Il 16 marzo la Commissione europea ha reso pubblico un piano per sganciarsi da questo ingranaggio fatale, fissando una serie di obiettivi realistici e relativamente a breve termine (da raggiungere entro la fine del decennio in corso).
Il piano va controcorrente rispetto ai dogmi della globalizzazione degli ultimi trenta o quarant’anni, basati su catene di rifornimento estremamente fragili da un capo all’altro del pianeta. Per onestà dobbiamo riconoscere che questo sistema assicurava anche la possibilità di appaltare lontano dall’Europa i lavori meno “puliti”, come l’estrazione dei minerali o il loro raffinamento.
Il futuro in gioco
Ora il pendolo oscilla in direzione opposta, se possibile in condizioni ambientali e sociali migliori. L’Europa sarà capace di portare a termine i suoi obiettivi restando al contempo il fulcro della transizione ecologica e digitale? La sfida è chiaramente complessa.

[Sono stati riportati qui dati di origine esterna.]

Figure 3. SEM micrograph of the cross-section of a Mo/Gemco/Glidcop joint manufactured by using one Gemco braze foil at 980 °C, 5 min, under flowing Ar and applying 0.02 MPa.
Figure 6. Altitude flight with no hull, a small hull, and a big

Il piano presentato dalla Commissione comprende una lista di minerali cruciali o strategici che ritroviamo nelle tecnologie pulite, come le batterie o i pannelli solari, ma anche nei satelliti, nelle apparecchiature informatiche e nelle armi. La richiesta di questi minerali continua a crescere. Secondo le previsioni, per esempio, la domanda di litio, essenziale per le batterie delle auto elettriche, si moltiplicherà per dodici entro il 2030, mentre quella di terre rare indispensabili per gli impianti eolici quadruplicherà o quintuplicherà nello stesso periodo.
Viene da chiedersi fino a che punto i 27 siano nelle condizioni di portare a termine la transizione del loro modello
Per garantire l’autonomia del continente, la Commissione chiede agli stati europei di estrarre dal suolo dell’Ue il 10 per cento delle materie necessarie entro il 2030. In quest’ottica, dopo anni in cui qualsiasi ambizione mineraria era stata abbandonata, in Francia è prevista l’apertura di una miniera di litio.

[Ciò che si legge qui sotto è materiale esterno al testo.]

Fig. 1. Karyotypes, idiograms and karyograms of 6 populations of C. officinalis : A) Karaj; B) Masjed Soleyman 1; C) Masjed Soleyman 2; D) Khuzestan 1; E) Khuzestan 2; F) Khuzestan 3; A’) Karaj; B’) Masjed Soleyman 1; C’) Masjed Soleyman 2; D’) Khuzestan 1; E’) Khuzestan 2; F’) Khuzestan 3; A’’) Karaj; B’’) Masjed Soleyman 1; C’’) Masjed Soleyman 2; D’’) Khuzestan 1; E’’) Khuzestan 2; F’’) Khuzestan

Bruxelles chiede inoltre che il 15 per cento del fabbisogno sia soddisfatto attraverso il riciclo dei materiali, un settore in piena espansione e la cui natura è sicuramente virtuosa. Un altro obiettivo: limitare al 65 per cento l’apporto di un unico paese terzo all’approvvigionamento di un minerale indispensabile, in modo da non ritrovarsi in condizioni di dipendenza da un solo fornitore, come accaduto nel caso del gas russo.
Viene da chiedersi fino a che punto i 27 siano nelle condizioni di portare a termine la transizione del loro modello e contemporaneamente creare nuovi circuiti di approvvigionamento, riavviare settori a cui l’Europa aveva voltato le spalle e garantire la propria sovranità. La posta in gioco è vertiginosa.
L’esito di questa missione dipenderà soprattutto dai rapporti che l’Europa sarà capace di stringere con i paesi produttori di minerali. In questo senso la situazione attuale è problematica, prima di tutto perché la Cina si accaparra da anni buona parte delle risorse minerarie in Africa e in America Latina, dando prova di una lungimiranza che all’occidente è mancata.
Tra l’altro Pechino ha accettato di pagare il prezzo del degrado ambientale sul suo territorio, per esempio sfruttando le terre rare che il resto del mondo non desiderava più.
Negli ultimi mesi i 27 hanno moltiplicato i progetti ambiziosi, da quelli per le batterie a quelli per i semiconduttori. L’Europa, stretta tra il rischio egemonico cinese e l’attrattiva degli Stati Uniti, con la loro energia a prezzi contenuti e le loro sovvenzioni generose, si gioca il suo futuro.